Forecasting Canadian insolvencies amid global pressure

Trade exposure still leaves firms vulnerable

Forecasting Canadian insolvencies amid global pressure

Canada is on track for a 14% drop in insolvencies in 2026 even while global business failures are forecast to rise 3%, though Atradius says firms still face pressure from trade, costs and economic uncertainty.

For Canadian advisors and planners, the forecast points to easing filing activity after a sharp post-pandemic adjustment rather than a full return to pre-2020 conditions.

Atradius said Canadian insolvencies are continuing to move lower after the spike in 2024, when many small businesses faced repayment deadlines tied to pandemic-era support programs and delayed filings came through the system. Corporate filings moved closer to typical levels in 2025, and early 2026 data suggests that trend has continued. The insurer expects filings to remain broadly unchanged in 2027, though still slightly above normal levels.

That view broadly aligns with other trade credit insurers. In its October 2025 global outlook, Allianz Research said Canada was one of the few major markets already showing a decline in insolvencies, with 21 of 22 sectors posting lower filings in the first part of 2025. Allianz also placed Canada among markets expected to post noticeable declines in 2026.

Coface said in its January 2026 report that insolvencies across advanced economies remain elevated after several years of increases tied to higher borrowing costs, weak demand and the withdrawal of pandemic support. It said Canada’s post-pandemic insolvency rise was steep in earlier years, including a roughly 40% increase in 2022, before moderating more recently.

Lower filings do not remove operating risks

Atradius said Canada’s faster monetary easing compared with the US and eurozone may have helped bring filings down. But the insurer said Canadian companies still face pressure from operating costs and economic conditions, which is why insolvencies are expected to stay slightly above normal in 2027.
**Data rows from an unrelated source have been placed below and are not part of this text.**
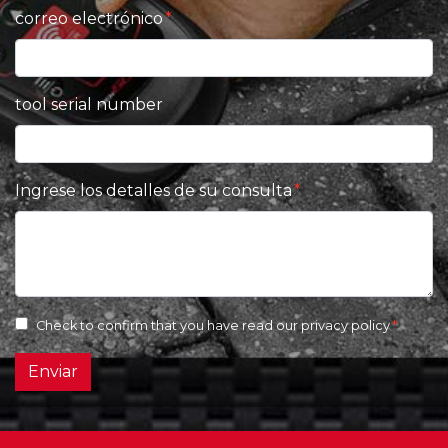
correo electrónico
tool serial number
Ingrese los detalles de su consulta
Check to confirm that you have read our
privacy policy
Enviar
Allianz also warned that Canada remains exposed to weaker export demand. In a downside trade scenario tied to US tariffs and softer trade volumes, Allianz estimated Canada could face up to 1,900 additional insolvencies above baseline levels because of export losses. The insurer said Canada is one of the economies where weaker exports have a clear link to higher business failures.

That risk matters for planners with clients in trade-linked sectors, manufacturing and small business lending, where cash flow remains sensitive to slower demand and financing costs.

Global outlook revised higher

Atradius now expects global insolvencies to rise 3% in 2026, a 6 percentage point upward revision from its October 2025 forecast. The insurer said the expected return to lower insolvency levels has been delayed until the second half of 2026 because companies are still dealing with Covid-related tax debts, higher input costs and trade tensions.

“Our insolvency forecast has deteriorated due to the persistence of adverse economic conditions, including Covid related tax debts, rising input costs and ongoing trade tensions. The crisis in the Middle East, together with the associated increase in energy prices, adds to existing pressures. The impact on businesses will depend largely on the length of the conflict,” said Atradius Senior Economist Theo Smid.

Atradius said its baseline scenario assumes shipping through the Strait of Hormuz remains close to zero for two months before gradually returning from May, with limited damage to Gulf infrastructure. A longer disruption could lead to weaker growth and higher insolvency levels.

The insurer estimates the Middle East conflict will trim 0.4 percentage points from global growth in 2026, bringing projected growth to 2.6%. Oil prices have risen 55% since the crisis began, while European gas prices are up 73%, adding to cost pressure for businesses.

Different pressures across regions

In the US, Atradius expects insolvencies to rise 8% in 2026 and stay broadly flat in 2027, with trade tariffs, policy uncertainty and tighter lending standards weighing on companies. It also expects US inflation to average 3.2% this year, 0.8 percentage points above its earlier forecast.

Allianz said US firms have so far avoided the larger tariff-related rise in failures that some had expected because of trade rerouting and lower shipping costs, though it warned that delayed pass-through to prices could still pressure companies later.

In Europe, Atradius said Switzerland is forecast to post the largest increase in insolvencies in 2026 at 17%, followed by Italy at 7% and Portugal at 4%. Ireland is expected to record a 17% decline, while Denmark and Norway are both forecast to see 6% declines.

Atradius expects global insolvencies to fall 6% in 2027 if inflation eases, energy markets settle and central banks regain room to cut rates.